The Innovative Sonnet Sequence: Two of 14: Forms and Forming





If poetry is the investigation of complex contemporary realities through the means (meanings) of form, then the investigation of form itself is of paramount importance and comes with a certain methodological liberty and verve: ‘The vitality of reading for form is freedom from program and manifesto, from any uniform discipline,’ says leading new formalist Susan J. Wolfson. Indeed, this formalism has been fighting against instrumentalist readings of literature, the kind of quasi-sociology that passes for a lot of English teaching still. As Wolfson says: ‘My deepest claim is that language shaped by poetic form is not simply conscriptable as information for other frameworks of analysis; the forms themselves demand a specific kind of critical attention.’



I want to argue that the attention of any formal study of contemporary poetry must be dual. It must focus on form in the technical sense, on identifiable forms in play, the ones identified by Veronica Forrest-Thomson in her prescient Poetic Artifice as enjambment, line, rhythm, rhyme, etc., and on form in a general, more performative sense, that prioritises acts of forming and our apprehension of their coming to form. Forms and forming I call this pair for ease. Associating one with the other, Derek Attridge argues that form is the force that stages a performance of any text: we need to apprehend ‘the eventness of the literary work, which means that form needs to be understood verbally – as ‘taking form” of “forming”, or even “loosing form”', but he insists that the devices of artifice ‘are precisely what call forth the performative response’ of any engaged reader, directly connected to the event of singularity which is the irruption of an inventive otherness in our productive reading.



Both types of form are capable of carrying a semantic or cognitive charge, demonstrating that forms think. They contain or envelop meaning(s) of knowledge(s) and might demonstrate how new meaning and (non-propositional) knowledge might be formed and formulated.

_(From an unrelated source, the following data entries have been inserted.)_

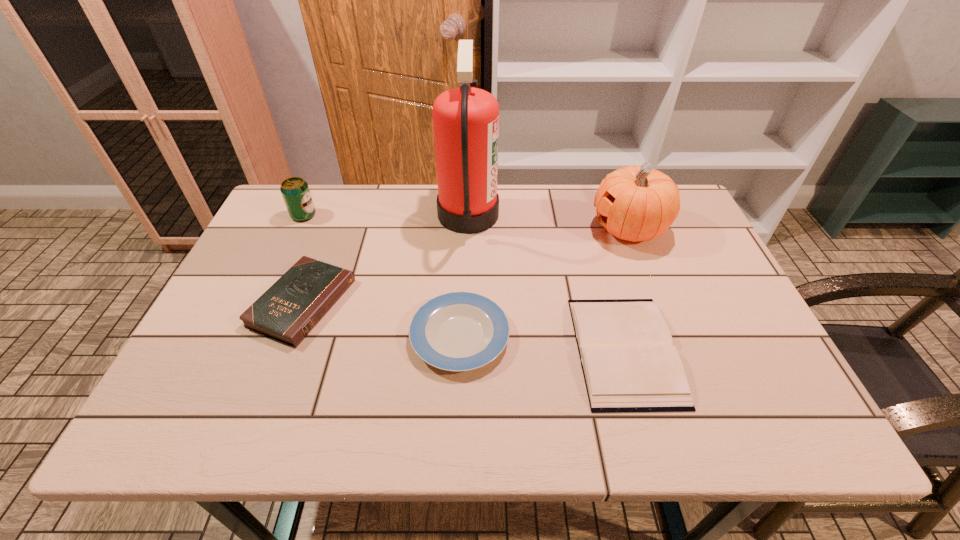
I want to click on fire extinguisher, so click(465, 120).

Find the location of a particular element. This screenshot has height=540, width=960. pumpkin is located at coordinates (636, 203).

The width and height of the screenshot is (960, 540). Find the location of `beer can`. beer can is located at coordinates (295, 191).

This screenshot has width=960, height=540. In order to click on Bible in this screenshot , I will do `click(288, 311)`.

Locate an element on the screen. Image resolution: width=960 pixels, height=540 pixels. hardback book is located at coordinates (629, 364).

Where is `plate`? The height and width of the screenshot is (540, 960). plate is located at coordinates (458, 331).

I want to click on free space located at the nozzle of the fire extinguisher, so click(x=528, y=214).

At what (x,y) coordinates should I click in order to perform the action: click on vacant space positioned 0.220m on the front-facing side of the second tallest object. Please return your answer as a coordinate pair (x, y). Looking at the image, I should click on (516, 228).

Identify the location of vacant space positioned on the front-facing side of the second tallest object. (567, 228).

I want to click on vacant area situated 0.240m on the front-facing side of the second tallest object, so click(x=510, y=228).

As such, aesthetic form carries a force operating on the individual (or collective) reader or viewer, which – in the case of poetry – means that the reader is the site where such meanings are staged by form, so that reading is formulating form, and formulating it into fluxing semantic and cognitive forms as a ‘performed mobility’. Wolfson even writes that literature lovers ‘respond to forms as a kind of content’. Formal considerations of both kinds (forms and forming) are engaged by active reading and enact meanings that moderate, exacerbate, subvert (or on rare occasions reinforce) the kind of extractable meaning that Forrest-Thomson and Attridge both decry as ‘paraphrase’. Paraphrase is amnesia of form.